This is the 2nd time they raised the price of Xbox consoles this year. You can guess why.
Xbox Series S 512 increased to $399.99 from $379.99
Xbox Series S 1TB increased to $449.99 from $429.99
Xbox Series X Digital increased to $599.99 from $549.99
Xbox Series X increased to $649.99 from $599.99
Xbox Series X 2TB Galaxy Black Special Edition increased to $799.99 from $729.99
Me: Always bought consoles when prices started going down
Console manufacturers: We choose to leave this market untapped this time.
The things that used to allow for them to do that aren’t happening this time around. We’re getting diminishing returns on processor architecture improvements compared to a few decades ago. Also, this one in particular is only in the US, so…this one is tariffs.
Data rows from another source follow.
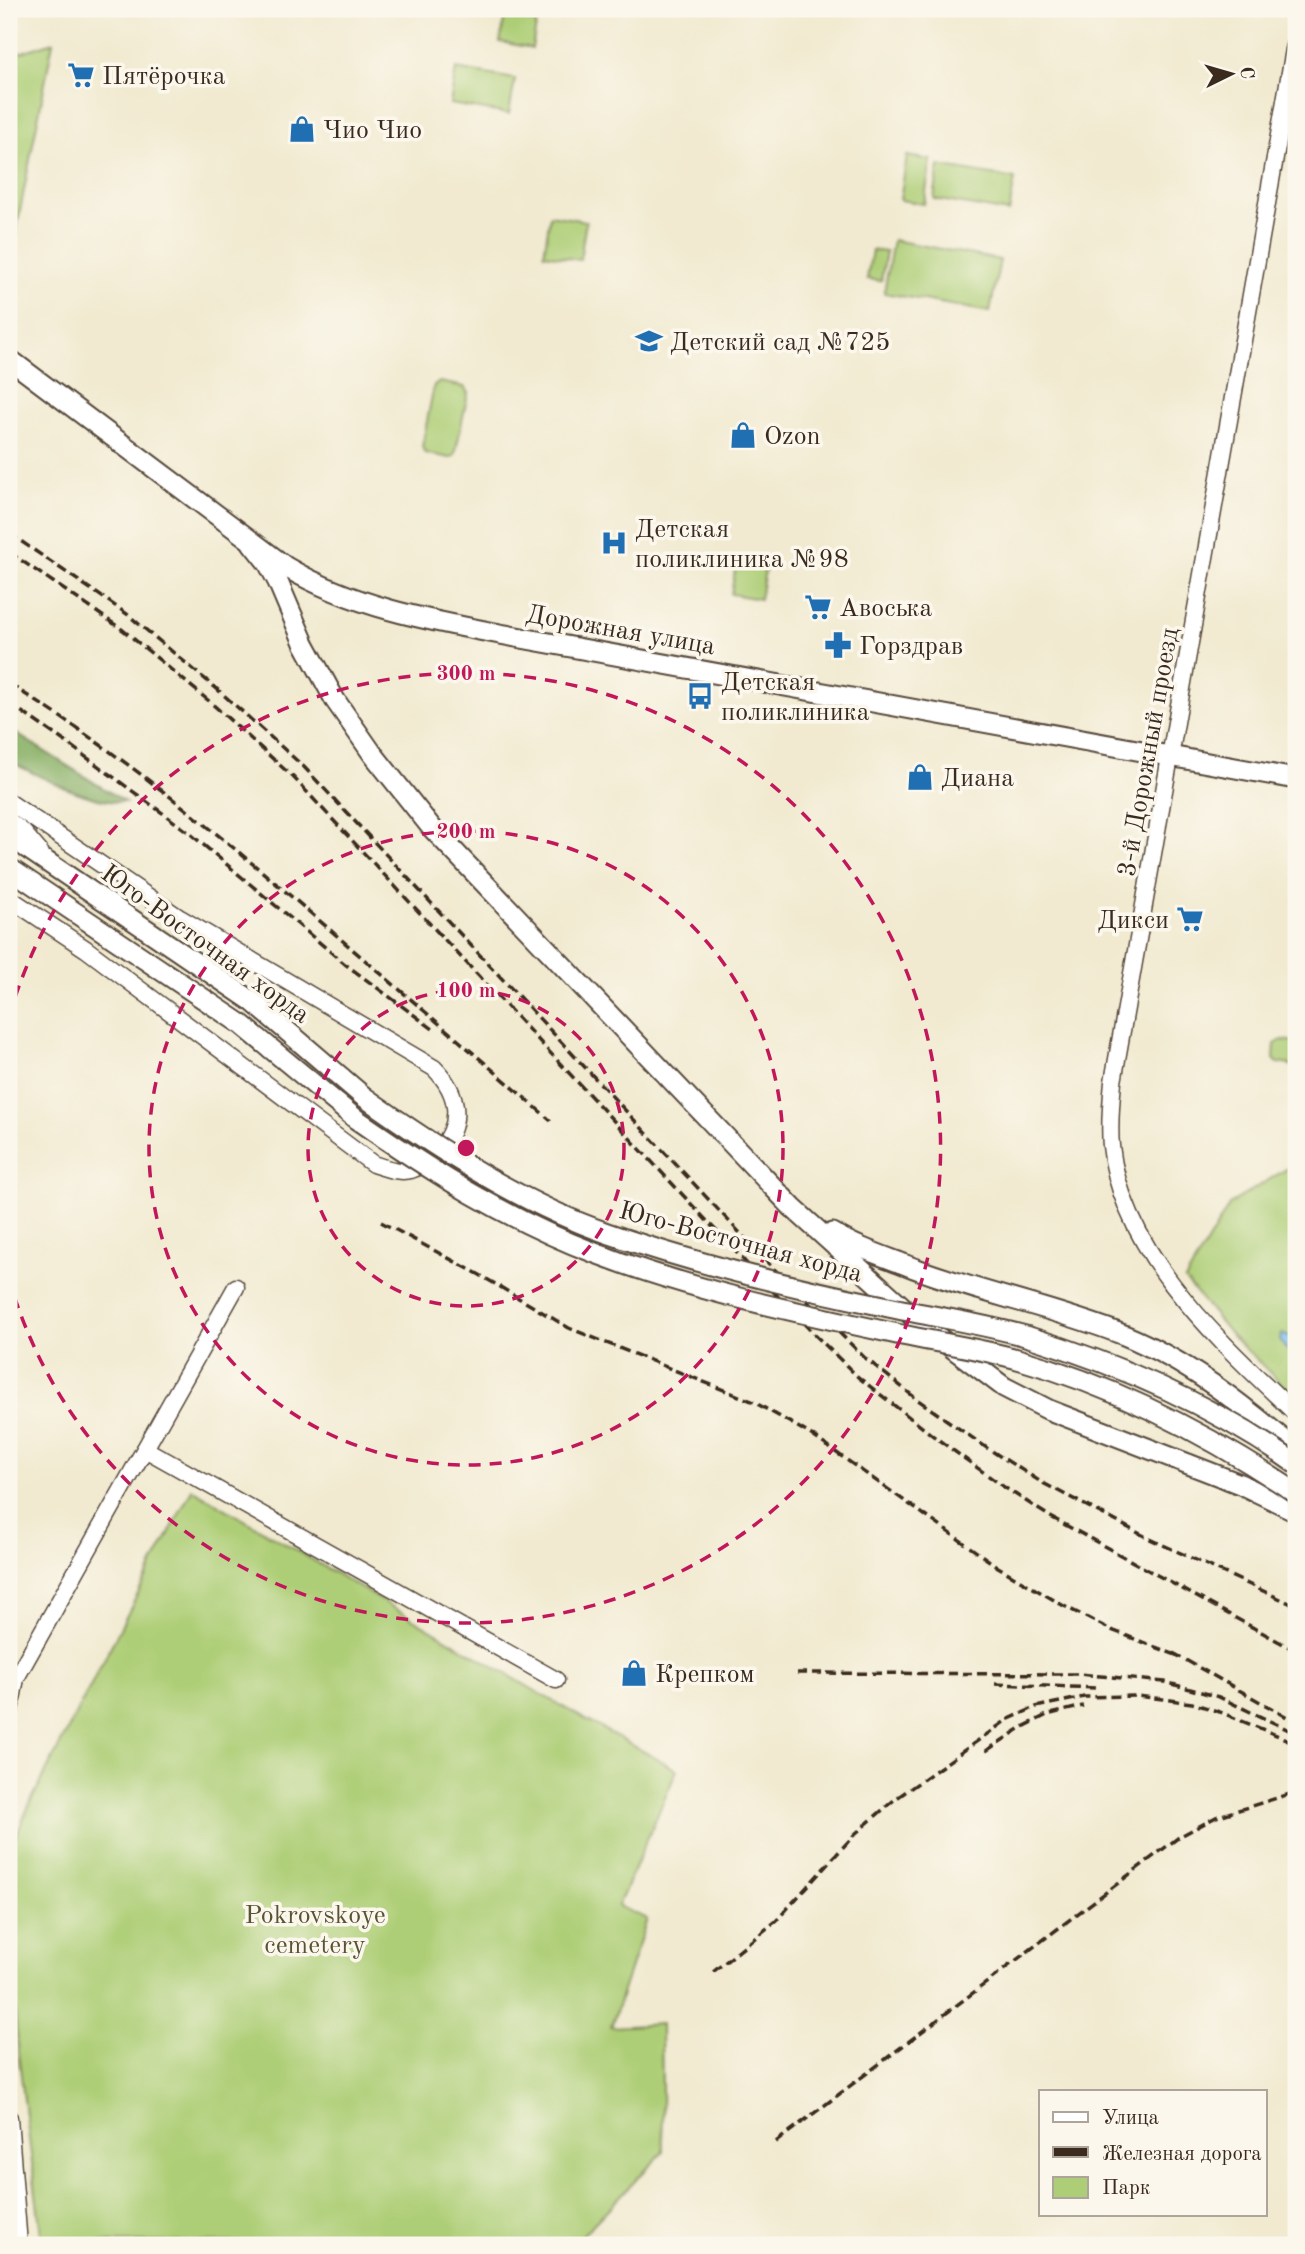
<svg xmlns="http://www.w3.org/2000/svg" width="1305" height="2254" font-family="'Old Standard TT',serif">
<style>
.green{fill:#adce76;stroke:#747c4a;stroke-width:2}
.forest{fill:#8ab167;stroke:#626e42;stroke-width:2}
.water{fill:#76bdee;stroke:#587486;stroke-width:2}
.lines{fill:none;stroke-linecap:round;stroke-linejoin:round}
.minor-casing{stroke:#564739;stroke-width:19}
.major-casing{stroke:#564739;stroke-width:23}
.minor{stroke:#fff;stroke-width:16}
.major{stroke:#fff;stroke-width:19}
.rail{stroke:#3b2a1e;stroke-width:3.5;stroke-dasharray:10 5;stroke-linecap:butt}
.major-bridge-casing{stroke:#564739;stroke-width:23;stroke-linecap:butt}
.major-bridge{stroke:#fff;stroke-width:19}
.ring{fill:none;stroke:#c2185b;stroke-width:3.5;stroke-dasharray:12 9}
.labels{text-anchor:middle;stroke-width:7;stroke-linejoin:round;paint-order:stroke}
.poi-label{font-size:26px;fill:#3b2a1e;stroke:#fbf7ec;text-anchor:start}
.street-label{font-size:26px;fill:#3b2a1e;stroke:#fbf7ec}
.park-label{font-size:26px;fill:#585334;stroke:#fbf7ec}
.centre{fill:#c2185b;stroke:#fbf7ec;stroke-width:3.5}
.ring-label{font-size:21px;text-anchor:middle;font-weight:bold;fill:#c2185b;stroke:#fbf7ec;stroke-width:7;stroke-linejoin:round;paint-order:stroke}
</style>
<rect width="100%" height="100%" fill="#fbf7ec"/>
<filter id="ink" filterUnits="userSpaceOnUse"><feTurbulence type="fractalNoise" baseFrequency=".0143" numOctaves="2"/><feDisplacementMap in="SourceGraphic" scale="14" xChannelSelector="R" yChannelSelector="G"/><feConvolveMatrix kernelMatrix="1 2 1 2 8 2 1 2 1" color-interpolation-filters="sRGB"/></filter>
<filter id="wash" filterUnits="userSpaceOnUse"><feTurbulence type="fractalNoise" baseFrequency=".00686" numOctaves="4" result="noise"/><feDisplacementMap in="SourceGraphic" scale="28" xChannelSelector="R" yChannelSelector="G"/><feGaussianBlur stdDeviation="1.57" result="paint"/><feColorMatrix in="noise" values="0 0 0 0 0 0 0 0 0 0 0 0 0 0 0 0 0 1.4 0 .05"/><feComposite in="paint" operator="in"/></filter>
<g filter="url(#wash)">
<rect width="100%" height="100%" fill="#f1ead0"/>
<!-- green -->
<g class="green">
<path d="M 506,9 L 539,9 L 532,48 L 500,42 Z"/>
<path d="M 53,42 L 9,267 L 9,53 L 22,52 Z"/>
<path d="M 456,69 L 515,79 L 509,114 L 450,104 Z"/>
<path d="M 907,156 L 931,160 L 924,204 L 900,200 Z"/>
<path d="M 939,166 L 1015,179 L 1009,212 L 934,199 Z"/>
<path d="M 550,215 L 586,221 L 580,260 L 544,254 Z"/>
<path d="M 893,240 L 1000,260 L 990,312 L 884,293 Z"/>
<path d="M 872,250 L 886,252 L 881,281 L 867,279 Z"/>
<path d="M 440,382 L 464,387 L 468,393 L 455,455 L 450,458 L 425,453 L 422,447 L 434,385 Z"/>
<path d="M 736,565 L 765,570 L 760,599 L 731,594 Z"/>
<path d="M 1282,1040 L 1296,1042 L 1296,1066 L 1278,1063 L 1274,1059 L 1275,1044 Z"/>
<path d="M 1296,1163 L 1296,1398 L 1231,1335 L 1185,1280 L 1230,1204 Z"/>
<path d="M 192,1489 L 556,1703 L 677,1770 L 618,1906 L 647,1919 L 611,2027 L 661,2024 L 663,2152 L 575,2243 L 42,2242 L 18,2052 L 9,1915 L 9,1852 L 30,1803 Z"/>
</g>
<!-- forest -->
<path class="forest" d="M 9,729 L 125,802 C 92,804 38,776 9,761 Z"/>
<!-- water -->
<path class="water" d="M 1281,1334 L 1296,1339 L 1296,1356 L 1284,1347 L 1280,1340 Z"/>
</g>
<g filter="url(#ink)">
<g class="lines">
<defs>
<g id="minor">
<path d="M 1296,38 L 1113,1082 C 1111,1103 1109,1125 1111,1146 C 1123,1256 1221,1342 1296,1414"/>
<path d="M 9,802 L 180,918 L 434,1068 C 460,1094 463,1124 439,1151 C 432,1159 421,1167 411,1170 C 398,1173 385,1168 373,1164 L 86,949 L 9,898"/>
<path d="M 9,821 L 22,831 L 39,851"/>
<path d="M 145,1449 L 556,1680"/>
<path d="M 9,1716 L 16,1678 L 236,1287"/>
<path d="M 9,2118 L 19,2245"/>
</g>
<g id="major">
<path d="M 9,359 L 286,567 C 352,606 426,620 500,634 L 1296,779"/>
<path d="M 252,543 L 268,563 L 278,582 L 304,643 L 335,700 L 372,753 L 431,827 L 793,1208 L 926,1328 L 1004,1387 L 1049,1410 L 1240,1484 L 1296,1511"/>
<path d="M 9,836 L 252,1001 L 363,1096"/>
<path d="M 9,868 L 241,1024 L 356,1119"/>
<path d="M 833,1233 C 854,1246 877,1254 901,1263 C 973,1292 1051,1306 1124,1335 C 1188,1361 1244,1406 1296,1450"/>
</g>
</defs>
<!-- minor casing -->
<use href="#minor" class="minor-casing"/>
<!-- major casing -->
<use href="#major" class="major-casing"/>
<!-- minor -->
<use href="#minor" class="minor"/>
<!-- major -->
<use href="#major" class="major"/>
<!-- rail -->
<g class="rail">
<path d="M 9,533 L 127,614 L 217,689 L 304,767 L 769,1264 L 864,1357 L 918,1400 L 987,1448 L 1041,1482 L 1150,1539 L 1296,1606"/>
<path d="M 9,552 L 123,630 L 209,701 L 293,777 L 763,1281 L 816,1336 L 858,1377 L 936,1438 L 1004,1487 L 1049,1516 L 1296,1651"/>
<path d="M 9,684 C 138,763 252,862 366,961 C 428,1014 490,1067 551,1121"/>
<path d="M 9,703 L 67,743 L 187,831 L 345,964 L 433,1029"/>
<path d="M 381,1222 L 480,1275 L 569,1328 L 754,1402 L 810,1434 L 998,1567 L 1064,1606 L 1109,1629 L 1181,1657"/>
<path d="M 1173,1653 L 1296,1722"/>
<path d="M 797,1673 L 1079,1674 L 1165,1682 L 1219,1697 L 1293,1732"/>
<path d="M 995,1684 L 1097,1688"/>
<path d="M 986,1751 L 1021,1728 L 1047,1715 L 1083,1706"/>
<path d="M 713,1972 L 776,1921 L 855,1834 L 894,1800 L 1007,1720 L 1036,1707 L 1084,1697 L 1137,1696 L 1163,1699 L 1192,1703 L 1220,1712 L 1296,1743"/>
<path d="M 776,2142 L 1179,1837 L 1216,1817 L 1296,1792"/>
</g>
<defs>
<g id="major-bridge">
<path d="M 363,1096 C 436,1148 522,1204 607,1233 C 696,1264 787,1286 879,1305 C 928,1316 980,1323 1029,1337 C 1124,1366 1215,1407 1296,1464"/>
<path d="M 356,1119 C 434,1173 506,1219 595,1253 C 694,1291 799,1313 902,1335 C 941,1343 982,1349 1021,1360 C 1120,1388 1211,1436 1296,1493"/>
</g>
</defs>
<!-- major-bridge casing -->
<use href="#major-bridge" class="major-bridge-casing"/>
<!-- major-bridge -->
<use href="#major-bridge" class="major-bridge"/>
</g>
</g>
<!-- distance rings -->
<g class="ring">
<circle cx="466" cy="1148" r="158"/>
<circle cx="466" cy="1148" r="317"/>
<path d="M9 1017A475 475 0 1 1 9 1279"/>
</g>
<!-- icons -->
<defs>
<symbol id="supermarket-bare" viewBox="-9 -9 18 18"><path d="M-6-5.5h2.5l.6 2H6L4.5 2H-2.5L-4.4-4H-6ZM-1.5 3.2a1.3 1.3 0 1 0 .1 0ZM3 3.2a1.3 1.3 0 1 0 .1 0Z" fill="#1f6fb2" stroke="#fbf7ec" stroke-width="2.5" paint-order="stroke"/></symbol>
<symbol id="shop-bare" viewBox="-9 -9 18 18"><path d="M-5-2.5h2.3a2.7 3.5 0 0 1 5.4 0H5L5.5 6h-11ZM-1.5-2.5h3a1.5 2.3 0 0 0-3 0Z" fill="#1f6fb2" stroke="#fbf7ec" stroke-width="2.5" paint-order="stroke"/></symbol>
<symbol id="school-bare" viewBox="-9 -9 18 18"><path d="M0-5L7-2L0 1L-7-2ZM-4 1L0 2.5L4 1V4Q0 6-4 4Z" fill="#1f6fb2" stroke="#fbf7ec" stroke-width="2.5" paint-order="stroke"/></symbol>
<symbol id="hospital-bare" viewBox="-9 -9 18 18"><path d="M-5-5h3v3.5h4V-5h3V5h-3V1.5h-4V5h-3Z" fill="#1f6fb2" stroke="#fbf7ec" stroke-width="2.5" paint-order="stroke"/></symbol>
<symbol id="pharmacy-bare" viewBox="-9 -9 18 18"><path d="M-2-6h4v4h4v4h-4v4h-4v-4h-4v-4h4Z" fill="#1f6fb2" stroke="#fbf7ec" stroke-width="2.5" paint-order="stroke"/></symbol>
<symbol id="bus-bare" viewBox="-9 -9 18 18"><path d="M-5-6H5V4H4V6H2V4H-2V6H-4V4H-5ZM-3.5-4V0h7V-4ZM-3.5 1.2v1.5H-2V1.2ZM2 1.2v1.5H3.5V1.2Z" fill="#1f6fb2" stroke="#fbf7ec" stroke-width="2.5" paint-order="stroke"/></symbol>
</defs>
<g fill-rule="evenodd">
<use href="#supermarket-bare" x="62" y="56" width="38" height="38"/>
<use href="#shop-bare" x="283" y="110" width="38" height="38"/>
<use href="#school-bare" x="630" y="322" width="38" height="38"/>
<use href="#shop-bare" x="724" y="416" width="38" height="38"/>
<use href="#hospital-bare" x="595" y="524" width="38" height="38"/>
<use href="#supermarket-bare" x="799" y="588" width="38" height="38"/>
<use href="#pharmacy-bare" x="819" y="626" width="38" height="38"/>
<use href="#bus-bare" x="681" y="677" width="38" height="38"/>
<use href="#shop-bare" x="901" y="758" width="38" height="38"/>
<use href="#supermarket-bare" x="1171" y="900" width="38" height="38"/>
<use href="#shop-bare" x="615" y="1654" width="38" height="38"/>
</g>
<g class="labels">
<!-- poi labels -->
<g class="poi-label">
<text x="102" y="84">Пятёрочка</text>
<text x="323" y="138">Чио Чио</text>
<text x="670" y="350">Детский сад №725</text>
<text x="764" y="444">Ozon</text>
<text x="635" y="537">Детская<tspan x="635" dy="30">поликлиника №98</tspan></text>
<text x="839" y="616">Авоська</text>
<text x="859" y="654">Горздрав</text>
<text x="721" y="690">Детская<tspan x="721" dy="30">поликлиника</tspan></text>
<text x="941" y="786">Диана</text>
<text x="1169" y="928" text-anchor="end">Дикси</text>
<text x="655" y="1682">Крепком</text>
</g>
<!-- street labels -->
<g class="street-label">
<text transform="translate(621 629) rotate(10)" y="9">Дорожная улица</text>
<text transform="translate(1147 752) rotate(-80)" y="9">3-й Дорожный проезд</text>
<text transform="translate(206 943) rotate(36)" y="9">Юго-Восточная хорда</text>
<text transform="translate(741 1241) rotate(15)" y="9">Юго-Восточная хорда</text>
</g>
<!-- park labels -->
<g class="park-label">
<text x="315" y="1923">Pokrovskoye<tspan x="315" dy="30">cemetery</tspan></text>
</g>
</g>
<circle cx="466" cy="1148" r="10" class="centre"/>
<g class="ring-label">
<text x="466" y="680">300 m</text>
<text x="466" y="838">200 m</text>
<text x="466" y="997">100 m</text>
</g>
<!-- margin -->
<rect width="1305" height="2254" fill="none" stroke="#fbf7ec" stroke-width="35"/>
<!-- legend -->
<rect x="1039" y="2090" width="228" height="126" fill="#fbf7ec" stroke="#aea59a" stroke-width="2"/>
<rect x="1053" y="2112" width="35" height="10" fill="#ffffff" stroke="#aea59a" stroke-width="2"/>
<text x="1102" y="2124" font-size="21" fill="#3b2a1e">Улица</text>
<rect x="1053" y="2147" width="35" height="10" fill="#3b2a1e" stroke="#aea59a" stroke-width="2"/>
<text x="1102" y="2160" font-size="21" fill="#3b2a1e">Железная дорога</text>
<rect x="1053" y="2177" width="35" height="21" fill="#adce76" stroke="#aea59a" stroke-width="2"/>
<text x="1102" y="2194" font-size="21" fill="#3b2a1e">Парк</text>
<!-- north arrow -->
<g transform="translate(1231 74) rotate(85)" stroke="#fbf7ec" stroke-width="5" paint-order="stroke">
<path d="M0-5L12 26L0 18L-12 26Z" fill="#3b2a1e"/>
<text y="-10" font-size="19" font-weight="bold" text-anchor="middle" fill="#3b2a1e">С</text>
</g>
</svg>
Processor architecture was always the same for console refreshes into cheaper slim models. It’s the massive slowdown of manufacturing improvements or nodes that is preventing price cuts. Processor architecture only affects new generations of consoles and premium versions like ps5 pro.
I did not mean to imply that the architecture changed in PS2 slim compared to the original PS2, only that were able to make better, cheaper, cooler, smaller versions of that same architecture.
It’s not console makers. It’s Trump.
Trump certainly isn’t helping, but it’s a number of factors put together. Moore’s Law is slowing, and one effect of that is that manufacturing existing tech isn’t getting cheaper either.
Don’t worry, they are getting relatively cheaper as inflation is a problem. Unfortunately they are also getting more expensive as wages aren’t keeping up with inflation.
Plus tariffs. Plus moores law ended. Plus profiteering. Plus dwindling competition. Plus entry to market costs are too high. Thank you gods for the steam deck. It should correct a lot of those problems. Especially if the platform becomes an os and not just a product.
TBH, with the death of Moore’s law we might see competition shoot back up in a few years as smaller players get a chance to catch up
And as processing doesn’t keep increasing, perhaps coding will have to become more efficient so older or cheaper devices will also be useful.
Currently there is little incentive toake code efficient if speed will double anyway over time.
This is unlikely to happen with current rules. You would likely need to radically change copyright and patent laws for a fast-moving sector like semiconductors to create real competition.
Semiconductor performance will continue to improve and the baseline will always be the most modern CPUs and GPUs (even if prices continue to rise).